A motion was passed by the NUS to stop organisation with The Socialist Workers Party but the SWP threatened legal action should the motion be accepted
The Socialist Workers’ Party (SWP) have come under fire in recent years for ‘rape apologism’. A senior ranking member, only known as ‘Comrade Delta’, was accused of sexually assaulting a young female member of the party.
The organisation chose not to involve police, instead using their own disputes committee to handle the matter. During the trial, the woman who had made the allegations of the attack was reportedly asked intimate questions such as her drinking habits and her sexual history.
The internal review resulted in Comrade Delta being cleared of all charges, and evidence was never handed over to police for further scrutiny.

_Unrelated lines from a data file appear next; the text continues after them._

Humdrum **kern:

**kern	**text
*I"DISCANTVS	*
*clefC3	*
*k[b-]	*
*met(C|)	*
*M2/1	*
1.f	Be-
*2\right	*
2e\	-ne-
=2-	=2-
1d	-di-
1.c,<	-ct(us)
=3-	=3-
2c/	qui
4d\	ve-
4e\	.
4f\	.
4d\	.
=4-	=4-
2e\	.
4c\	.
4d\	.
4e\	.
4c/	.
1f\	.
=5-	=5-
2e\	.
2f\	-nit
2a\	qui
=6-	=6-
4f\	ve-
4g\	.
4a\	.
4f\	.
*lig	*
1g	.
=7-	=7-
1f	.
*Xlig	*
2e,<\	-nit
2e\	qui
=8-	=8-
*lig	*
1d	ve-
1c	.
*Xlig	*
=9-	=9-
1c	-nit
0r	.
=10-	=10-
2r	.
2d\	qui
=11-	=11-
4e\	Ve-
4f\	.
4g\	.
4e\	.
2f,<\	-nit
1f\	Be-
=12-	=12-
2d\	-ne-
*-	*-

This has led to many people accusing the SWP of ‘rape apologism’ and perverting the course of justice in an attempt to protect its senior members. It also led to many members resigning in protest of the ‘cover up’.
In response to this, a motion was submitted to the NUS National Executive Council (NEC) to cut ties between the NUS and the SWP. The motion proposed to support students’ unions nationally in preventing the SWP or its affiliated organisations from being invited to campus.
An amendment proposed by NUS Women’s Officer Hareem Ghani went further and called on NUS delegates to refuse to speak at events organised by the SWP or it’s affiliates.
Ghani later tweeted a screen-grab of an email sent to the NUS senior leadership by the SWP, threatening legal action.
The email states, “If this motion is passed [it is] sanctioning harassment and intimidation of our members then we reserve the right as a party and also as individual members of the SWP to take legal action against the NUS.’
Despite these threats, the motion and the amendment were both passed by the NUS NEC. It remains to be seen whether or not the SWP will move to take legal action against the NUS.
Both the SWP and NUS have been approached for comment.